**WHAT YOU WILL DO:**
Using the data below, work out how many of its lines contain "opportunity", and give that number with nothing added.

── GIVEN ENTRIES ──

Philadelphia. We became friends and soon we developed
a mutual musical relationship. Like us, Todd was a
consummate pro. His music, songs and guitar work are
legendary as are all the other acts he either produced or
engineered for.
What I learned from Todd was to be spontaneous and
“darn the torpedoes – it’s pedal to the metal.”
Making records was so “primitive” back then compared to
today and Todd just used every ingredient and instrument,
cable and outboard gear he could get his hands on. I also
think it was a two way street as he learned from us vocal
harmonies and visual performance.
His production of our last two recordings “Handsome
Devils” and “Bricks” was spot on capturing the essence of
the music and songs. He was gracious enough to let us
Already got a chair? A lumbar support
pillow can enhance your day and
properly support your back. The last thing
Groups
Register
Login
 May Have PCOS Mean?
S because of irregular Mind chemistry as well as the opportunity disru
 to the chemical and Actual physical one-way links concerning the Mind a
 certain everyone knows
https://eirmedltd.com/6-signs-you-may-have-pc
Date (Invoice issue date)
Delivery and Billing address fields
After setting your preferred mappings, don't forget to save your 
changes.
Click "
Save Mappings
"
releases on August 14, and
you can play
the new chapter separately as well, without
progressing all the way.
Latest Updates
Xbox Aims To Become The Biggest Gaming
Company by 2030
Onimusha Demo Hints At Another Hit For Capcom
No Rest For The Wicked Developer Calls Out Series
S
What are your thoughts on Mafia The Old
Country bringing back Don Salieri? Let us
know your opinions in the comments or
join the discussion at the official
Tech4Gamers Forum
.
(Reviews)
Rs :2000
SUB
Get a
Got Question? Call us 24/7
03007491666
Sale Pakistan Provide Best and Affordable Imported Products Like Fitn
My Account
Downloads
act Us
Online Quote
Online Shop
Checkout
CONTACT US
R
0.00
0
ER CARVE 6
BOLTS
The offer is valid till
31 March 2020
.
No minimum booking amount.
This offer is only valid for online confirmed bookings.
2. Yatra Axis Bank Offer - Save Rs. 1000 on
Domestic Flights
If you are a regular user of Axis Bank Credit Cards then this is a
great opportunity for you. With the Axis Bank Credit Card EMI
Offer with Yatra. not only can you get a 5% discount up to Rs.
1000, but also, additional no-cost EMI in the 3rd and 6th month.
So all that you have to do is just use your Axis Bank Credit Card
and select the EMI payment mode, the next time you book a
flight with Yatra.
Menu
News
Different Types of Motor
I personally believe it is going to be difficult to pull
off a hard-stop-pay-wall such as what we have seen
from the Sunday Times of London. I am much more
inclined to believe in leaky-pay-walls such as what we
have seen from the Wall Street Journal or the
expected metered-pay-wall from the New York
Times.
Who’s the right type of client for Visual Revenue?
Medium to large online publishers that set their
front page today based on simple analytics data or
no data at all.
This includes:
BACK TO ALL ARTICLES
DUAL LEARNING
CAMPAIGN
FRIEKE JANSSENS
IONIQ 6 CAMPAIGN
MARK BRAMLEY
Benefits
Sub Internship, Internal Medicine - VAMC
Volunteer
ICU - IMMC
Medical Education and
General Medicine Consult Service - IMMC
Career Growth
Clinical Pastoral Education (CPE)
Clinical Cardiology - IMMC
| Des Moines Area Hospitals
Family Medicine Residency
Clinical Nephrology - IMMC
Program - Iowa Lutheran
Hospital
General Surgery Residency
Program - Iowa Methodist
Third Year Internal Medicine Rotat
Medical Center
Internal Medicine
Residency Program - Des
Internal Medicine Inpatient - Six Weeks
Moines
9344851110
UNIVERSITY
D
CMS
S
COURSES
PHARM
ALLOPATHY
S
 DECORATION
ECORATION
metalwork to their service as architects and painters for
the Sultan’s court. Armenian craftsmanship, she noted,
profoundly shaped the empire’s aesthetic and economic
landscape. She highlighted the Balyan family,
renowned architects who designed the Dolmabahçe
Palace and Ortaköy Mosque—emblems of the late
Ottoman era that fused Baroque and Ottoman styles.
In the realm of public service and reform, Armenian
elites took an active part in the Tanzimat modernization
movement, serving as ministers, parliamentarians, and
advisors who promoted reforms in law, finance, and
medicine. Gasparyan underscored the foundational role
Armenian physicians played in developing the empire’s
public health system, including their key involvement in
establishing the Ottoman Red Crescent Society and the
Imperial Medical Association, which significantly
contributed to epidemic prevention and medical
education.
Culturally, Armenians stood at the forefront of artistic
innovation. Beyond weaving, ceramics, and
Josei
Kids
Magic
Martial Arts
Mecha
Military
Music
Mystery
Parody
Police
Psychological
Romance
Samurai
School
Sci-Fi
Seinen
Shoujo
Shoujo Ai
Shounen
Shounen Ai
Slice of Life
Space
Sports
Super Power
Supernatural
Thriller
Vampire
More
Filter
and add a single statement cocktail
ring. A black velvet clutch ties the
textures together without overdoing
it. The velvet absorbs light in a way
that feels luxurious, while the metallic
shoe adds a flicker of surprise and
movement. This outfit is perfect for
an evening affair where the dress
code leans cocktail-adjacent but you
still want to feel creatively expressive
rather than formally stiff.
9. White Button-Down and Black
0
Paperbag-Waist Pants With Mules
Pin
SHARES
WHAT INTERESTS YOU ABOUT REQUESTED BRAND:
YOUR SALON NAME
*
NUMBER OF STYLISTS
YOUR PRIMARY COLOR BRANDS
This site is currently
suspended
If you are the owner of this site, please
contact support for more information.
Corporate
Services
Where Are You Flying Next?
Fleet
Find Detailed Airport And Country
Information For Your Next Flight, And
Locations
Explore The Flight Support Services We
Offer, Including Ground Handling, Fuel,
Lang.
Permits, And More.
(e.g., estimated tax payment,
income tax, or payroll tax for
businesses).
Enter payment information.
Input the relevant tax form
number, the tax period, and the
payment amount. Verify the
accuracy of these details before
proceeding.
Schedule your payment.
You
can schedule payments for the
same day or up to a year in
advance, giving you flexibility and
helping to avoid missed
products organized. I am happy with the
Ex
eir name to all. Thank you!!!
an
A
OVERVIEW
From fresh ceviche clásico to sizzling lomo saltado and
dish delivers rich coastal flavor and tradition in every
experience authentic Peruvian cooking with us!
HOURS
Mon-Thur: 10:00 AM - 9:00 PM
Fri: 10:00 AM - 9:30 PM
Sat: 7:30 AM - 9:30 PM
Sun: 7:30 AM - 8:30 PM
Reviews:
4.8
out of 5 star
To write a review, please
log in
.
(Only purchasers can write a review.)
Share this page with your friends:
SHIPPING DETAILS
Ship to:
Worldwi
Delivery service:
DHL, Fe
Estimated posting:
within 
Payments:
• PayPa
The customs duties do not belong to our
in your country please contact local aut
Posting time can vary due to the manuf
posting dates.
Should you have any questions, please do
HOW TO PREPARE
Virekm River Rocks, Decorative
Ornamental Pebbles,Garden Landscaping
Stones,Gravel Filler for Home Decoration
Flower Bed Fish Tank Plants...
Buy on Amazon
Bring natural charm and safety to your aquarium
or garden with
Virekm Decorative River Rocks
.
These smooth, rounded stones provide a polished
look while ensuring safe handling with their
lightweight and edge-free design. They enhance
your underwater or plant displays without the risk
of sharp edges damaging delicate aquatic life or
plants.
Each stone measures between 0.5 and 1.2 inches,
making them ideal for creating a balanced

───

**SOLUTION:**
2